From: Asmus Freytag (asmusf@ix.netcom.com)
Date: Sun Apr 26 2009 - 15:24:29 CDT
On 4/26/2009 8:40 AM, Doug Ewell wrote:
> From: "Bjoern Hoehrmann" <derhoermi@gmx.net>
>
>> Now, if we replace each character by its UTF-8 encoding, we would ob-
>> tain a regular expression and corresponding automata that match the
>> same language, but would operate directly on bytes:
>>
>> /(A|B|...|a|b|...|\xC3\x80|...)(...)/
>
> I know this isn't the answer you're looking for, but it almost always
> makes more sense to decode UTF-8 code units into Unicode code points
> FIRST and then apply other algorithms to operate on Unicode text,
> instead of trying to build UTF-8 decoding into every algorithm.
>
I respectfully disagree.
For small amounts of data, and for applications that need to handle
multiple data formats/encodings, it makes sense indeed to first convert
into a common format and then implement the algorithm only once.
However, when you need to scan (in real time) large amounts of data
known to be in UTF-8, the conversion costs will kill you. In my
consulting practice I've come across cases where that matters.
These days, I'm working on an upgrade to Unibook
(http://unicode.org/unibook) that can read information from the Unihan
data base (>1 million lines of UTF-8). Supporting UTF-8 by conversion
proved unacceptably slow for use in an interactive environment.

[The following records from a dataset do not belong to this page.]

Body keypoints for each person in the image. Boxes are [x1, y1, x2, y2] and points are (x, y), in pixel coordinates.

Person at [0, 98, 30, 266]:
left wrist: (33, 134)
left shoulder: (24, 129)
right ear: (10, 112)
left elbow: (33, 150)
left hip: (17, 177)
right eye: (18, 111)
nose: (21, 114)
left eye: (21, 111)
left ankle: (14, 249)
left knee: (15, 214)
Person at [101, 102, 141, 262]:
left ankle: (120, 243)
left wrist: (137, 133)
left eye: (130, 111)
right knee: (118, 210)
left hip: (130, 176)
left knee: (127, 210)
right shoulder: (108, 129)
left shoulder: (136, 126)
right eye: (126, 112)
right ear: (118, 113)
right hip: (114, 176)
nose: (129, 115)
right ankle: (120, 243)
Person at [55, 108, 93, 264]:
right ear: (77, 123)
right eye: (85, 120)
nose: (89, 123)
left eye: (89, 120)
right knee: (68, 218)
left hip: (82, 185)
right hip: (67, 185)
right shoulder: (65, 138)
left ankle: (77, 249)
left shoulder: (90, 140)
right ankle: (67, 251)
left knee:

I investigated a number of optimizations. The big ones included
reimplementing the tokenizer to work directly on UTF-8, and limiting the
conversion to data that are later used as strings in formatting and
display. With that, Unibook can read an un-preprocessed Unihan DB fast
enough, so that in can take in the background during startup.
If I understand him correctly, Bjoern also suggests his method to give
yet another avenue for Unicode-enabling of existing multi-byte aware
applications. Depending on the circumstances in each case, such retrofit
might make sense.
Having a larger toolbox is always nice.